▶ What is being asked
Locate every line in the material below that has the word "ring". Copy each of those lines.

▶ Material shown
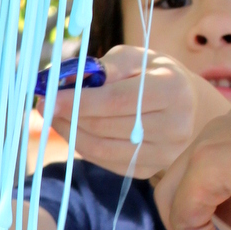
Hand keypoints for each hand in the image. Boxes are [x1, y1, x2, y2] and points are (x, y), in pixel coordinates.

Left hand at [49, 46, 227, 178]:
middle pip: (104, 126)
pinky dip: (82, 145)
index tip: (48, 95)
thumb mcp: (136, 57)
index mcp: (172, 90)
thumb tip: (68, 81)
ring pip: (101, 148)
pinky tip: (72, 129)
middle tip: (44, 103)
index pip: (116, 100)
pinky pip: (105, 161)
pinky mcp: (148, 172)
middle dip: (67, 115)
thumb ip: (106, 66)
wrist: (187, 107)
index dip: (77, 100)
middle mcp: (174, 126)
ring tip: (53, 115)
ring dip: (69, 132)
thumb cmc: (154, 75)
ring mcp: (163, 154)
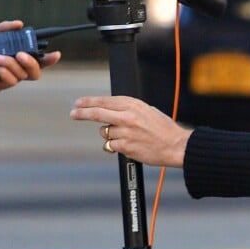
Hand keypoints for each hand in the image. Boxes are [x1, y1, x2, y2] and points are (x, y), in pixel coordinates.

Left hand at [0, 20, 59, 92]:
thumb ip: (4, 29)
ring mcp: (6, 80)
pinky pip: (8, 82)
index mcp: (15, 59)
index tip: (56, 53)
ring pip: (21, 76)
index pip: (37, 61)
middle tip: (20, 54)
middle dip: (31, 62)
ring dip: (10, 65)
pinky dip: (2, 72)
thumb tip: (19, 24)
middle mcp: (14, 70)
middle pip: (34, 72)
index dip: (48, 59)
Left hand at [70, 95, 191, 165]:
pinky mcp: (125, 147)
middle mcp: (127, 117)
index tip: (79, 103)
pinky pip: (111, 146)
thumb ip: (129, 109)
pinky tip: (127, 146)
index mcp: (133, 105)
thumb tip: (111, 109)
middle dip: (82, 113)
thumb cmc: (164, 129)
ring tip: (125, 137)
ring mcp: (125, 132)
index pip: (105, 101)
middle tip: (73, 113)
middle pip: (97, 113)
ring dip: (109, 135)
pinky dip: (115, 146)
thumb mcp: (148, 111)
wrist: (176, 146)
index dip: (89, 102)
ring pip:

▶ Exercise output
ring pip: (101, 148)
ring tip: (53, 115)
ring dip: (69, 132)
ring mcp: (163, 154)
ring mcp: (6, 80)
ring pip: (21, 76)
ring dip: (10, 65)
ring tip: (125, 137)
ring mcp: (125, 132)
ring dip: (109, 135)
ring pip:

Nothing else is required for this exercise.